Ovada and Acqui Terme are two beautiful towns in Piedmont, off the main tourist trails, yet any connoisseur of all things Italian, and wine especially, will recommend them to you among the top tourists attractions in Italy. However, be warned: there is no Renaissance art to be found there! Only beautiful landscapes, good old-fashioned food and excellent wine!!
The first mention of Ovada was found in a document dating back to the year 967. Many powerful aristocratic families ruled the town, building fortified walls, impregnable castles, lavish palaces and splendid churches. The old centre of Ovada still retains its character and centuries-old buildings are still standing strong.
Just like in the old era, the local artisans are working away in their small shops in the Old Town. Some excellent antique dealers’ can be found here as well. Walking around town you can see some stunning examples of the Genoa Republic architecture: the church of Nostra Signora Assunta, Palazzo Spinola, built in the 18th century, as well as older landmarks, such as one of the oldest churches in Ovada, Chiesa di Santa Maria delle Grazie.

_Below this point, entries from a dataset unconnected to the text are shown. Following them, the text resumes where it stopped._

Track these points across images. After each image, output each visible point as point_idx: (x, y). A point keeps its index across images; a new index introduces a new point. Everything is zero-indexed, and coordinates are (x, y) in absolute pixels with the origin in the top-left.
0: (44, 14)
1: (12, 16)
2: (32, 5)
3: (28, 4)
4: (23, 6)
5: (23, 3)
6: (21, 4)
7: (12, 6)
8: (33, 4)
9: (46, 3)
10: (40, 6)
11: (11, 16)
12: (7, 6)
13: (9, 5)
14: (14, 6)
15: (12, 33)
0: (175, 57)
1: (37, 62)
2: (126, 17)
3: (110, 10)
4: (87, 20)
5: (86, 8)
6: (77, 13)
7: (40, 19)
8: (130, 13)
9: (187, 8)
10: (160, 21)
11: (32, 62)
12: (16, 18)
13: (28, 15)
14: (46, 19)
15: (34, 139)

Local cuisine is one of the attractions in Ovada with simple honest dishes that have been perfected for generations. Make sure you try andarini, a type of pasta, that is served with meat broth. The local biscuits called “biscotti della salute” (loosely translated as “biscuits of health”) are somewhat of a legend here: the original recipe that is still used by most local bakeries goes back to the 16th century. Setting off for long journeys, sailors of the Genoa Republic stock up on biscotti della as they were nutritious as tasted food for months.
What makes Ovada famous is, of course, its excellent wine, which has been produced in the Monferrato region for many centuries. Local red wine Dolcetto di Ovada, white Cortese del Monferrato and Gavi have earned high accolades among winemakers and a visit to a vineyard is absolutely essential if you are in the area.

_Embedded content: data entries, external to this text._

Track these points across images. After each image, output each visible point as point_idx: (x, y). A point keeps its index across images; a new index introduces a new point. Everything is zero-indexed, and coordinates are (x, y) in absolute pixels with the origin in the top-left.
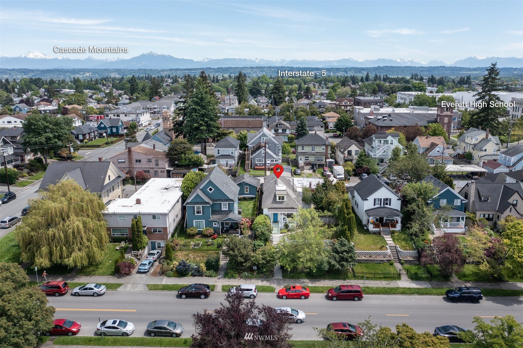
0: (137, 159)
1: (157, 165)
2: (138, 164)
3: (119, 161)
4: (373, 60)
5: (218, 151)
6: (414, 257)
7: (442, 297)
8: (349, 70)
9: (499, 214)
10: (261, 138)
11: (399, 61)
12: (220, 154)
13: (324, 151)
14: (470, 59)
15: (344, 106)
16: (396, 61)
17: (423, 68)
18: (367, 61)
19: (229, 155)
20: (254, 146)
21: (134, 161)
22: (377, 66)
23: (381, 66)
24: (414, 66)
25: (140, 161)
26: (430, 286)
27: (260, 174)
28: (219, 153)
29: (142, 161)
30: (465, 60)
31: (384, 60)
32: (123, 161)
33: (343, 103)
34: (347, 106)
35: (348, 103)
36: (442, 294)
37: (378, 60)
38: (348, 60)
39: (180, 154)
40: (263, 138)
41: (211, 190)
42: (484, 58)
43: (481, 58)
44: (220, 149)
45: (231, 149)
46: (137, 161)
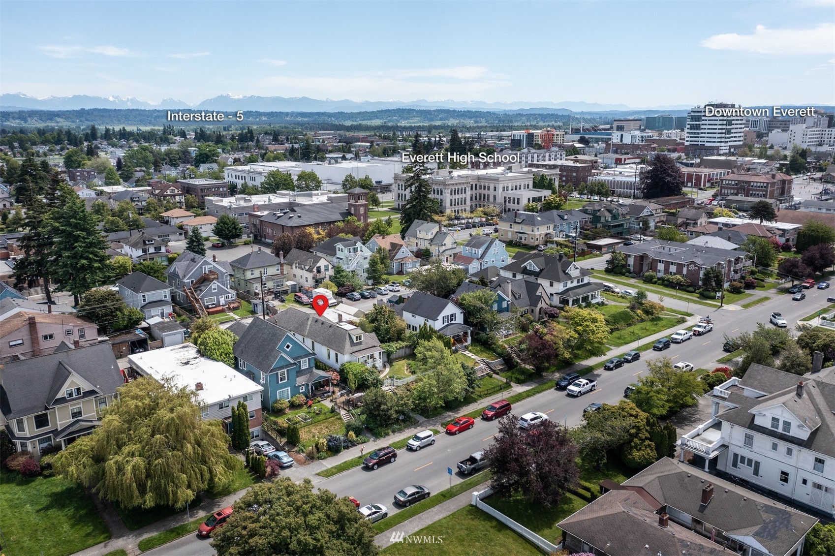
0: (45, 334)
1: (82, 336)
2: (49, 341)
3: (12, 344)
4: (65, 98)
5: (144, 296)
6: (502, 365)
7: (553, 389)
8: (29, 116)
9: (533, 308)
10: (201, 267)
11: (111, 99)
12: (147, 302)
13: (279, 272)
14: (221, 98)
15: (171, 196)
16: (107, 100)
17: (159, 111)
18: (54, 99)
19: (161, 301)
20: (192, 282)
21: (41, 339)
22: (78, 108)
23: (87, 109)
24: (143, 108)
25: (51, 336)
26: (537, 385)
27: (225, 319)
28: (144, 300)
29: (55, 336)
30: (215, 100)
31: (85, 98)
32: (20, 342)
33: (168, 191)
34: (175, 196)
35: (176, 191)
36: (552, 387)
37: (75, 97)
38: (16, 97)
39: (114, 312)
40: (205, 268)
41: (288, 347)
42: (241, 97)
43: (236, 97)
44: (146, 294)
45: (163, 291)
46: (45, 337)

A short drive away from Ovada is the Acqui Terme, which hot sulphur springs attracted visitors since Roman times. La Bollente, the fountain where hot water flows at 167 °F, is a great spot to relax and people-watch while sipping the healing thermal drink. This pretty town is perfect for relaxing strolls, as well as some sightseeing: the central Gothic cathedral, the 15th century Palaeologi Castle, ancient Roman baths offer a glance into the rich history of Acqui Terme.

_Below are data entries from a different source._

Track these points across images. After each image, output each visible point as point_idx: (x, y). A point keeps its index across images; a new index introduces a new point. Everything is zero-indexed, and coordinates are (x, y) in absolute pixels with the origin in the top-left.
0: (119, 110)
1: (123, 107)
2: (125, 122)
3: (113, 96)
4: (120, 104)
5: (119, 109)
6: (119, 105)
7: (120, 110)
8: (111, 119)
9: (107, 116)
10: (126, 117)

Ask any local, and they will tell you that some of the best restaurants of Piedmont can be found in Acqui Terme. Here you can taste bagna cauda, the dish that Pope Francis can never refuse when he is visiting this region. And, of course, more wine! The best of sweet bubbly Brachetto d’Acqui is produced here and some seriously good Moscato. Who said that Italy is only about Renaissance art?